Find the k-nearest neighbors of a query tensor in an embedding index, processing at most a (max_batch_size, max_sequence_length)

batched_knn

batched_knn(
    embedding_index: Tensor,
    query: Tensor,
    k: int,
    max_batch_size: int | None = None,
    max_sequence_length: int | None = None,
    max_num_embeddings: int | None = None,
    dist_fn: Callable[
        Concatenate[Tensor, Tensor, P], Tensor
    ] = cdist,
    *dist_fn_args: args,
    **dist_fn_kwargs: kwargs,
) -> torch.Tensor

Find the k-nearest neighbors of a query tensor in an embedding index, processing at most a (max_batch_size, max_sequence_length) section of the query a time.

Smaller values of max_batch_size, max_sequence_length, and max_num_embeddings require less memory to store the intermediate distance calculations but have longer runtimes.

This function supports the use of arbitrary distance functions via "dist_fn". The default is to use the Euclidean distance via torch.cdist.
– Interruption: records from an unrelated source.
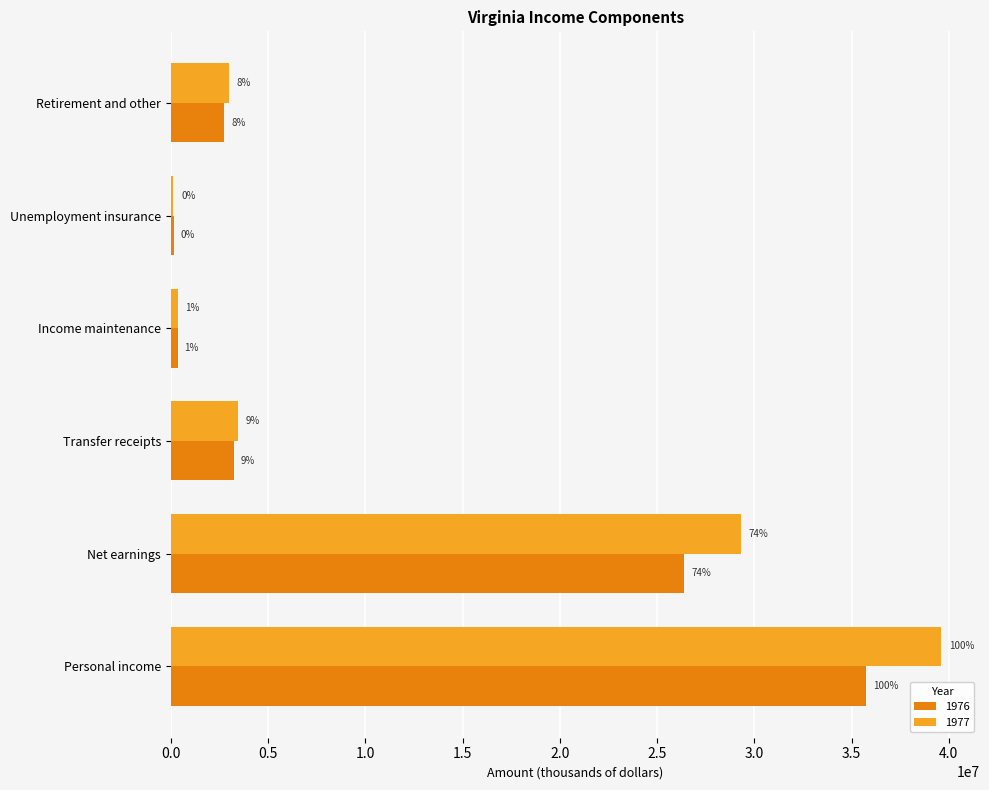

What are all the series names shown in the legend?

1976, 1977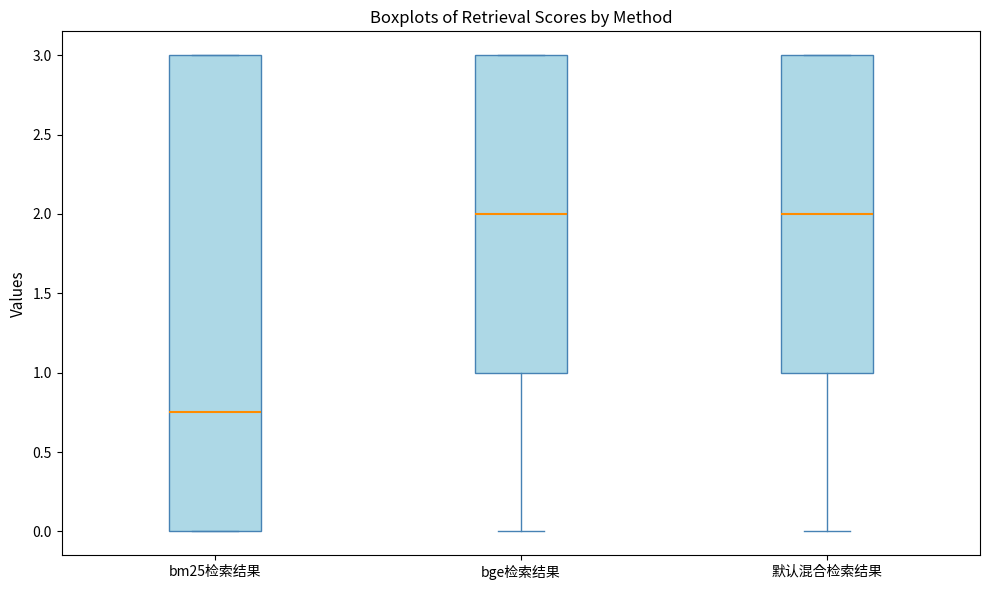

Where does the lower whisker of the box for bge检索结果 end on the y-axis? The values are not printed on the chart, so give them approximately, as read against the axis.

0.00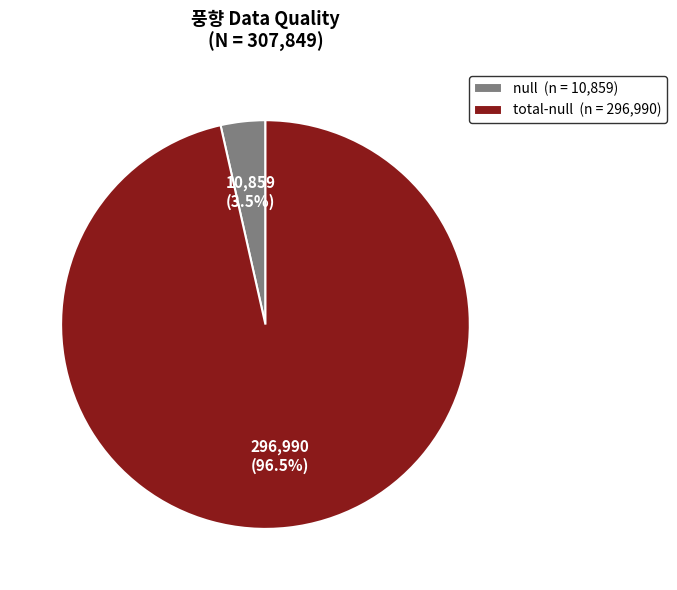

Which category has the smallest portion of the pie?

null (n = 10,859)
Any trailing positional or keyword arguments which are not explicit arguments to this function are passed to dist_fn.

Parameters:

Name Type Description Default

embedding_index

Tensor

A tensor of shape (n_embeddings, embedding_dim).

required

query

Tensor

A tensor of shape (batch_size, sequence_length, embedding_dim) or (sequence_length, embedding_dim).

required

k

int

The number of nearest neighbors to find.

required

max_batch_size

int | None

The maximum number of batch elements over which to calculate distances.

None

max_sequence_length

int | None

The maximum number of sequence positions over which to calculate distances.

None

max_num_embeddings

int | None

The maximum number of embeddings over which to calculate distances. The results from each split are recursively merged together.

None

dist_fn

Callable[Concatenate[Tensor, Tensor, P], Tensor]
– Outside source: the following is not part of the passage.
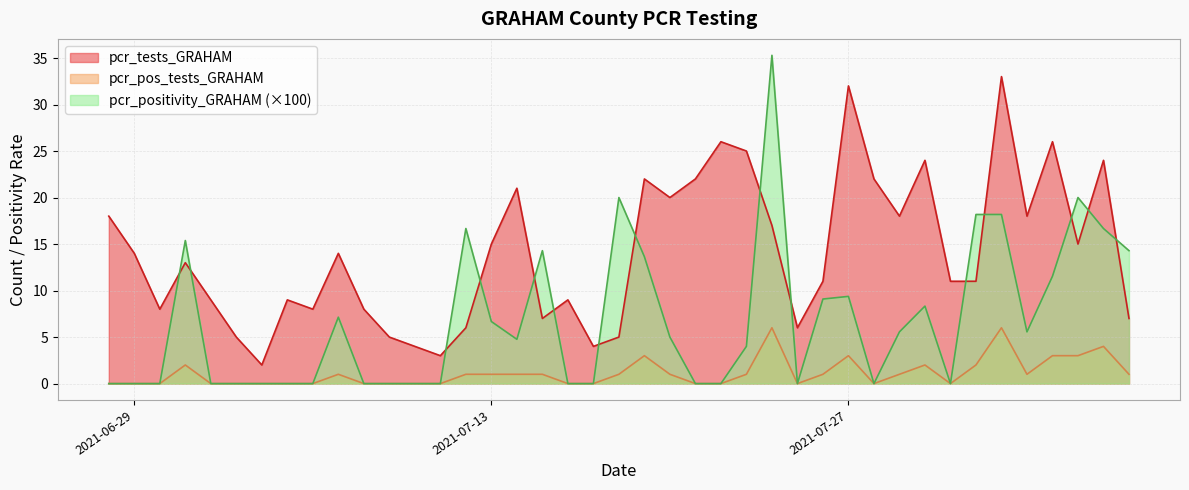

Rank the series by their average value, from lowest to highest.

pcr_pos_tests_GRAHAM, pcr_positivity_GRAHAM (×100), pcr_tests_GRAHAM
A callable that computes the distance between query and embedding_index.

cdist

dist_fn_args

args

Additional positional arguments to pass to dist_fn.

required

dist_fn_kwargs

kwargs

Additional keyword arguments to pass to dist_fn.

required

Returns:

Type Description
torch.Tensor

A tensor of shape (batch_size, sequence_length, k) or (sequence_length, k) containing the indices of the k-nearest neighbors of each

torch.Tensor

query.

Raises:

Type Description
ValueError

If the input tensors are of dtype bfloat16.

Changed in version v2.23.0: Refactored to allow arbitrary distance functions.